Bentrokan demi bentrokan hingga
hilangnya nyawa seseorang, tentu tidak sejalan dengan apa yang selalu
disuarakan mereka sebagai suporter dan pecinta sepak bola Tanah Air. Mereka
selalu menggebu-gebu dalam menyuarakan revolusi federasi demi terciptanya
pretasi dalam persepekbolaan negeri ini.
Namun nyatanya, mereka sendiri
belum bisa merubah dan menghapus dongeng rivalitas yang selalu berujung dengan
tradisi bodoh bertajuk tawuran antar suporter. Apalah arti revolusi federasi,
apabila suporternya masih hobi betindak anarki.

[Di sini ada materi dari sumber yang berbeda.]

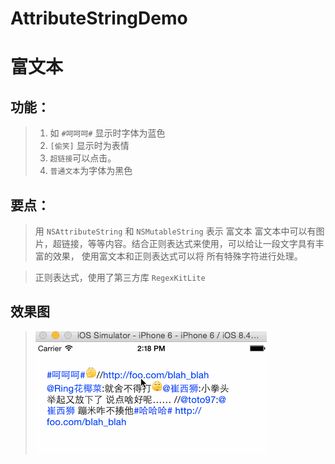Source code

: # AttributeStringDemo
富文本
=====
功能：
-----
>1. 如 `#呵呵呵#` 显示时字体为蓝色
>2. `[偷笑]` 显示时为表情
>3. `超链接`可以点击。
>4. `普通文本`为字体为黑色

要点：
------
>用 `NSAttributeString` 和 `NSMutableString` 表示 富文本
>富文本中可以有图片，超链接，等等内容。结合正则表达式来使用，可以给让一段文字具有丰富的效果，
>使用富文本和正则表达式可以将 所有特殊字符进行处理。

>正则表达式，使用了第三方库 `RegexKitLite`

效果图
-----
>![](https://github.com/action456789/AttributeStringDemo/blob/master/gitReadMeSource/Untitled.gif)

“Indonesia kebangsaanku, Bangsa
dan Tanah Airku, Marilah kita berseru, Indonesia bersatu,” kalimat yang menjadi
bagian lirik dari lagu Indonesia Raya ini, selalu kalian kumandangkan dengan
semangat nasionalime yang luar biasa ketika mendukung sebelas patriot dengan
logo garuda di dada. Namun ketika kalian berbeda atribut dalam suatu kompetisi
nasional, rasa kedaerahan seolah membutakan diri bahwa yang kalian musuhi itu
adalah saudaramu sendiri yang masih sebangsa dan setanah air.
Wahai suporter sepak bola
Indonesia, mau sampai kapan sepak bola Kita terjerembab dalam stigma “tanpa
sebuah prestasi, hanya kekerasan yang tersaji”. Lupakan mimpi kalian untuk
melihat sepak bola Indonesia ini bisa menggapai prestasi tertinggi, selagi
kalian masih bangga dengan berbagai kerusuhan yang terjadi. Ingat, masalah
dalam sepak bola Kita ini bukan hanya soal federasi yang harus direvolusi, tapi
kalian para suporter juga harus bisa berbenah diri.